- **Assignment**: Images are to be excluded from the copy, and the records below reproduced word for word.

(Beginning of Information given)

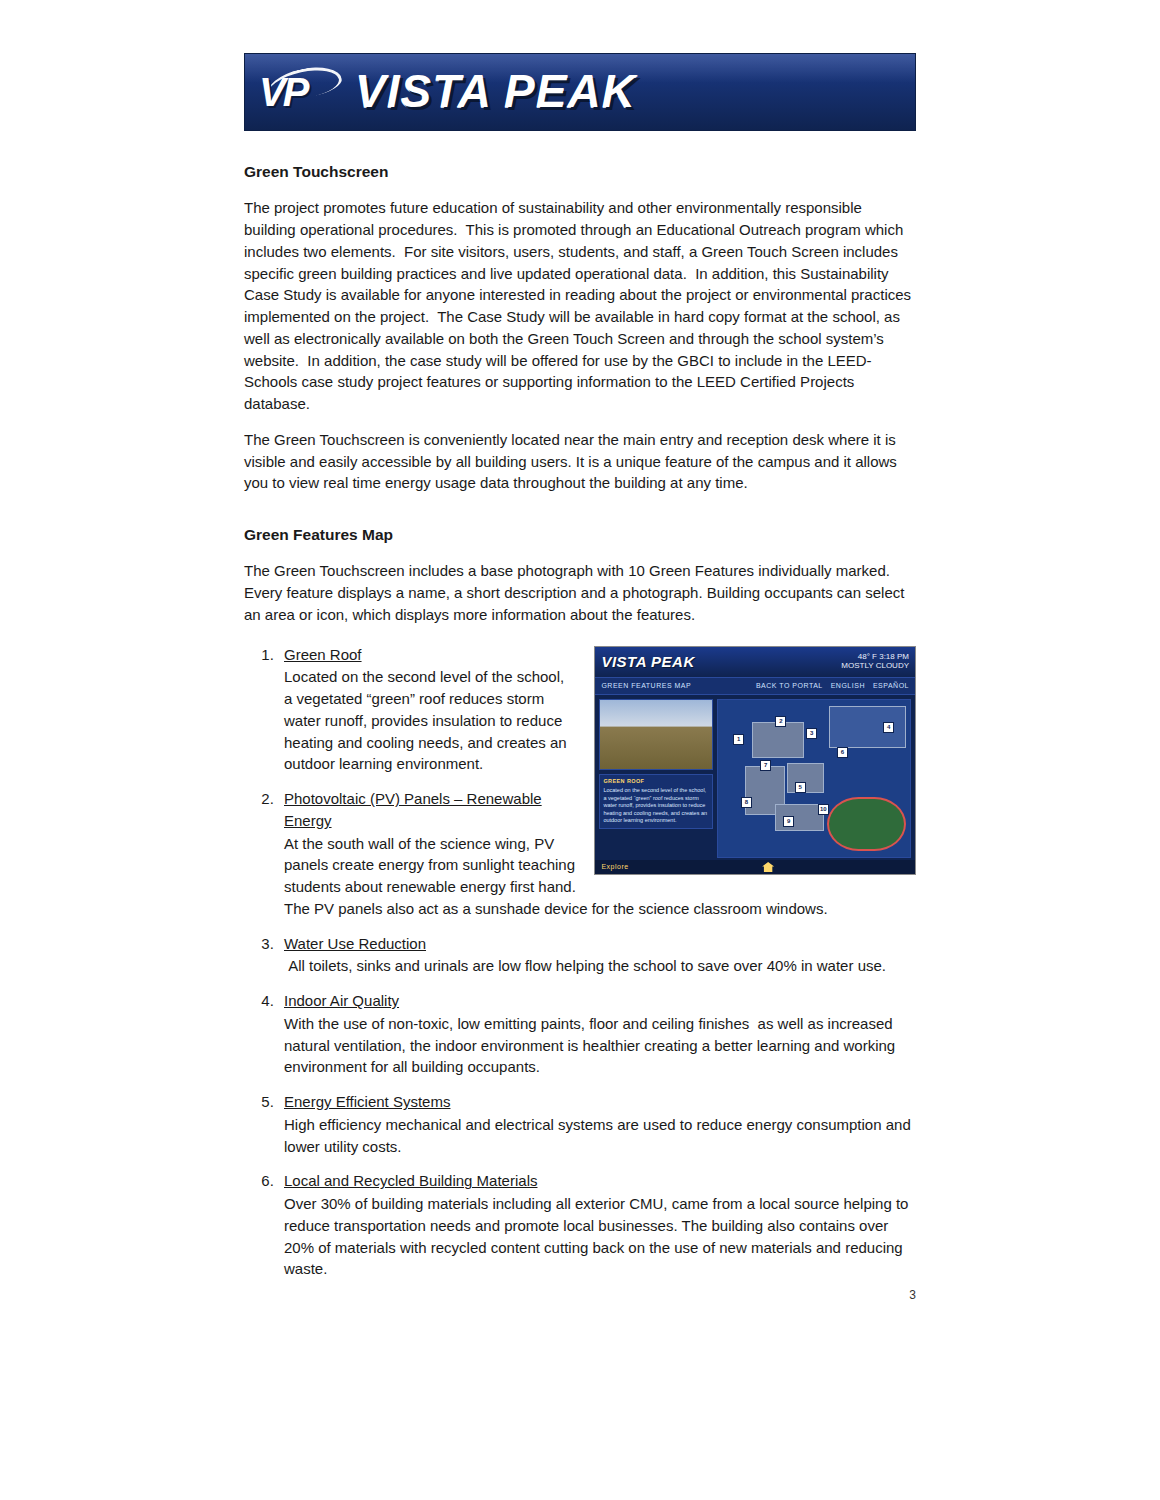VP
VISTA PEAK
Green Touchscreen
The project promotes future education of sustainability and other environmentally responsible building operational procedures. This is promoted through an Educational Outreach program which includes two elements. For site visitors, users, students, and staff, a Green Touch Screen includes specific green building practices and live updated operational data. In addition, this Sustainability Case Study is available for anyone interested in reading about the project or environmental practices implemented on the project. The Case Study will be available in hard copy format at the school, as well as electronically available on both the Green Touch Screen and through the school system’s website. In addition, the case study will be offered for use by the GBCI to include in the LEED-Schools case study project features or supporting information to the LEED Certified Projects database.
The Green Touchscreen is conveniently located near the main entry and reception desk where it is visible and easily accessible by all building users. It is a unique feature of the campus and it allows you to view real time energy usage data throughout the building at any time.
Green Features Map
The Green Touchscreen includes a base photograph with 10 Green Features individually marked. Every feature displays a name, a short description and a photograph. Building occupants can select an area or icon, which displays more information about the features.
VISTA PEAK
48° F 3:18 PM
MOSTLY CLOUDY
GREEN FEATURES MAP
BACK TO PORTAL ENGLISH ESPAÑOL
GREEN ROOF Located on the second level of the school, a vegetated “green” roof reduces storm water runoff, provides insulation to reduce heating and cooling needs, and creates an outdoor learning environment.
1
2
3
7
5
8
9
10
6
4
Explore
Green Roof Located on the second level of the school, a vegetated “green” roof reduces storm water runoff, provides insulation to reduce heating and cooling needs, and creates an outdoor learning environment.
Photovoltaic (PV) Panels – Renewable Energy At the south wall of the science wing, PV panels create energy from sunlight teaching students about renewable energy first hand. The PV panels also act as a sunshade device for the science classroom windows.
Water Use Reduction All toilets, sinks and urinals are low flow helping the school to save over 40% in water use.
Indoor Air Quality With the use of non-toxic, low emitting paints, floor and ceiling finishes as well as increased natural ventilation, the indoor environment is healthier creating a better learning and working environment for all building occupants.
Energy Efficient Systems High efficiency mechanical and electrical systems are used to reduce energy consumption and lower utility costs.
Local and Recycled Building Materials Over 30% of building materials including all exterior CMU, came from a local source helping to reduce transportation needs and promote local businesses. The building also contains over 20% of materials with recycled content cutting back on the use of new materials and reducing waste.
3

(End of Information given)

- **Result**:
VP
VISTA PEAK
Green Touchscreen
The project promotes future education of sustainability and other environmentally responsible building operational procedures. This is promoted through an Educational Outreach program which includes two elements. For site visitors, users, students, and staff, a Green Touch Screen includes specific green building practices and live updated operational data. In addition, this Sustainability Case Study is available for anyone interested in reading about the project or environmental practices implemented on the project. The Case Study will be available in hard copy format at the school, as well as electronically available on both the Green Touch Screen and through the school system’s website. In addition, the case study will be offered for use by the GBCI to include in the LEED-Schools case study project features or supporting information to the LEED Certified Projects database.
The Green Touchscreen is conveniently located near the main entry and reception desk where it is visible and easily accessible by all building users. It is a unique feature of the campus and it allows you to view real time energy usage data throughout the building at any time.
Green Features Map
The Green Touchscreen includes a base photograph with 10 Green Features individually marked. Every feature displays a name, a short description and a photograph. Building occupants can select an area or icon, which displays more information about the features.
VISTA PEAK
48° F 3:18 PM
MOSTLY CLOUDY
GREEN FEATURES MAP
BACK TO PORTAL ENGLISH ESPAÑOL
GREEN ROOF Located on the second level of the school, a vegetated “green” roof reduces storm water runoff, provides insulation to reduce heating and cooling needs, and creates an outdoor learning environment.
1
2
3
7
5
8
9
10
6
4
Explore
Green Roof Located on the second level of the school, a vegetated “green” roof reduces storm water runoff, provides insulation to reduce heating and cooling needs, and creates an outdoor learning environment.
Photovoltaic (PV) Panels – Renewable Energy At the south wall of the science wing, PV panels create energy from sunlight teaching students about renewable energy first hand. The PV panels also act as a sunshade device for the science classroom windows.
Water Use Reduction All toilets, sinks and urinals are low flow helping the school to save over 40% in water use.
Indoor Air Quality With the use of non-toxic, low emitting paints, floor and ceiling finishes as well as increased natural ventilation, the indoor environment is healthier creating a better learning and working environment for all building occupants.
Energy Efficient Systems High efficiency mechanical and electrical systems are used to reduce energy consumption and lower utility costs.
Local and Recycled Building Materials Over 30% of building materials including all exterior CMU, came from a local source helping to reduce transportation needs and promote local businesses. The building also contains over 20% of materials with recycled content cutting back on the use of new materials and reducing waste.
3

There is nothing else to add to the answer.